Reste que cette histoire met en lumière encore une fois le décalage entre la réalité quotidienne de la vie professionnelle et les impératifs des décideurs économiques.
Rémi site : ecotransport.blog4ever.com | le 10/07/2008 à 20:16:55
Salut julien. Heureux de retrouver tes commentaires, et merci pour ce témoignage.

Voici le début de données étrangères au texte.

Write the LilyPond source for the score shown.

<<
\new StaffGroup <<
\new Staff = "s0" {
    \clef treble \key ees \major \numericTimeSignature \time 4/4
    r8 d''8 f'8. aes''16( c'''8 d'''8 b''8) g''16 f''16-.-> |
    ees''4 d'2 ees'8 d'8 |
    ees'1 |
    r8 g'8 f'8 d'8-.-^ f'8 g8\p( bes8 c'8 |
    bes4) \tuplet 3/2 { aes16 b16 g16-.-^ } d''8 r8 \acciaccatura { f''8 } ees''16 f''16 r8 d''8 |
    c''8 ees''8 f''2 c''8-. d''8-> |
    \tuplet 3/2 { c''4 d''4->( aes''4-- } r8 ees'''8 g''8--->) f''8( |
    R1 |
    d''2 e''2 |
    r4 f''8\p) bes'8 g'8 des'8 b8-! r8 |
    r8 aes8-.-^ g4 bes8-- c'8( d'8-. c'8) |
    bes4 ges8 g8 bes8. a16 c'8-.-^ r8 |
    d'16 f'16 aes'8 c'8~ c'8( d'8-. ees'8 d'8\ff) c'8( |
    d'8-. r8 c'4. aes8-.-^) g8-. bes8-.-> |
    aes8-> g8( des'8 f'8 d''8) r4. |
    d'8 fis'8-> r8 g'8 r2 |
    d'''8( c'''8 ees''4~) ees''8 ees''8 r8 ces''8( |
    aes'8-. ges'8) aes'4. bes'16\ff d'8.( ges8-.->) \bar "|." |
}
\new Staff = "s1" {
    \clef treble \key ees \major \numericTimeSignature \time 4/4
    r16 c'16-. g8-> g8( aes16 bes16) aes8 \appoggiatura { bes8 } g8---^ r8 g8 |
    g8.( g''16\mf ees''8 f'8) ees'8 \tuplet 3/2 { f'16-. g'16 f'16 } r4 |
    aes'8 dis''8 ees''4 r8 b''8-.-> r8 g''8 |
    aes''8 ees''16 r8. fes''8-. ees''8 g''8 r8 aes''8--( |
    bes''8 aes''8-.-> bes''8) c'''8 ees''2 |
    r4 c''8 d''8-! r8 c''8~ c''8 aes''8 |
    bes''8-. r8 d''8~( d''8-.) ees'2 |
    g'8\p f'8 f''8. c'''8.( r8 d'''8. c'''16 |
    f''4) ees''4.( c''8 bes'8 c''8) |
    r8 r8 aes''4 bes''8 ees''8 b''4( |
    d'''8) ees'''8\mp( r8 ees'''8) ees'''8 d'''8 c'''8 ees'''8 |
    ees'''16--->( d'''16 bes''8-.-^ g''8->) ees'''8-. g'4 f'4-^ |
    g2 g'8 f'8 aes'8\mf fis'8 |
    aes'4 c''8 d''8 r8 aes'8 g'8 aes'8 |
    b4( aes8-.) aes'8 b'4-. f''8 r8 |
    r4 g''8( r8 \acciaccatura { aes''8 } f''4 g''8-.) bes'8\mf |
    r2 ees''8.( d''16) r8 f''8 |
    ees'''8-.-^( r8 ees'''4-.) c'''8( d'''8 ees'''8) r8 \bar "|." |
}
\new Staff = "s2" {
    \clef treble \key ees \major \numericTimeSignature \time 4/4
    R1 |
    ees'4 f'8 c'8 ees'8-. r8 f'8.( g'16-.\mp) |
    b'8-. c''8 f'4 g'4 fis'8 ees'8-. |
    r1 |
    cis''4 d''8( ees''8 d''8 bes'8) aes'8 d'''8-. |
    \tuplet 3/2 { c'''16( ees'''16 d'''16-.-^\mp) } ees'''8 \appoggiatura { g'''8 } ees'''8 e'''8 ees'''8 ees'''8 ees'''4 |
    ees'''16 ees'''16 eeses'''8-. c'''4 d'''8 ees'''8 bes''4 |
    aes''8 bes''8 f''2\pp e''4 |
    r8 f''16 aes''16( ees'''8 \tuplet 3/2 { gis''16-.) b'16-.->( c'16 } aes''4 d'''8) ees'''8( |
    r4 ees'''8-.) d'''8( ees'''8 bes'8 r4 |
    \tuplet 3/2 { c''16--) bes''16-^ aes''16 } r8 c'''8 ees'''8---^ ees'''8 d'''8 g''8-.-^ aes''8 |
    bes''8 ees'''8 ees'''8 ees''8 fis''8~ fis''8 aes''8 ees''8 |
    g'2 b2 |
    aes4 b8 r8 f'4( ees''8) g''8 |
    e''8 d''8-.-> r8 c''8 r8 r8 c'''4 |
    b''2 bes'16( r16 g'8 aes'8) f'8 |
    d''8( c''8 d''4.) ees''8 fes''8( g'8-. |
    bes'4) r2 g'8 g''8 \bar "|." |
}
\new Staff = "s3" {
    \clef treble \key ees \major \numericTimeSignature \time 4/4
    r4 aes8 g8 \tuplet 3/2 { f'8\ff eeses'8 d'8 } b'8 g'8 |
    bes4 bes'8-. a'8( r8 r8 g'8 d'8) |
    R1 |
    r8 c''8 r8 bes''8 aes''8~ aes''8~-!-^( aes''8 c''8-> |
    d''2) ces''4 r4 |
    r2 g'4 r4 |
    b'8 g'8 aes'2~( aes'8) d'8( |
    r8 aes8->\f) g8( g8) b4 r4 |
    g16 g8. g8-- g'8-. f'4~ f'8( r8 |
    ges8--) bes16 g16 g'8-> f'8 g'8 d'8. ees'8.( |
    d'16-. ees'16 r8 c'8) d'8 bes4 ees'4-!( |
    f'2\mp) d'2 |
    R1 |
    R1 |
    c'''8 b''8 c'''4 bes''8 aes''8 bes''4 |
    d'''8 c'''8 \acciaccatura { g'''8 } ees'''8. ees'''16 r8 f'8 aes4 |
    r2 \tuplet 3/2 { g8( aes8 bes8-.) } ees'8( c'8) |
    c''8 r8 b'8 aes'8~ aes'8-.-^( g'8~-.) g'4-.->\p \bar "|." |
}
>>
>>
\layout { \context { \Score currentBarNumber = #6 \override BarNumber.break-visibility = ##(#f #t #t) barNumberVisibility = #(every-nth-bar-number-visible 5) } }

Oui, mon propos est parfois un peu caricatural ici, sur le passage que tu cites, au moins dans la forme.
Ici je parlais plutôt des grutiers que des dockers.

Sur les hauts salaires, je crois que je suis dans le vrai (je l'ai souvent entendu de professionnels du transport), mais je n'ai pas trouvé de grille de salaire sur Internet.
Juste ce document sur les salaires en Martinique, entre 5000 et 6000 € (apparemment supérieurs à ceux de la métropole):
www.montraykreyol.org/IMG/pdf/Docker.pdf

Sur le népotisme, je ne suis pas du tout sur que ce que j'avance soit toujours vraie aujourd'hui (au moins officiellement, ça n'existe plus, après, en pratique...).
Par contre, je pense que le document que tu cites va dans mon sens ! Il y a bien "un accès réservé au métier", ce qui constitue par essence un avantage due à la filiation. Incomparable avec les médecins ou les notaires que tu cites : les enfants de médecins peuvent choisir d'embrasser la même carrière que leur parent (et c'est vrai qu'ils le font plus souvent que la moyenne), mais pour ce faire ils doivent passer les mêmes examens que les autres, affronter leur concurrence et n'ont aucun passe droit. Tu as l'air de penser que c'est du bon népotisme. Pourquoi pas, mais je ne pense pas que pour des jobs bien payés, le terme soit usurpé.

Sur les cafés qui disparaissent à cause du paiement en chèque et de la contractualisation, personnellement je trouve ça assez drôle. Les habitudes de consommation d'alcool des français (ainsi que la sociologie du quartier ?) ont changé (et notamment l'alcool au travail!), c'est surtout ça qui a joué je pense.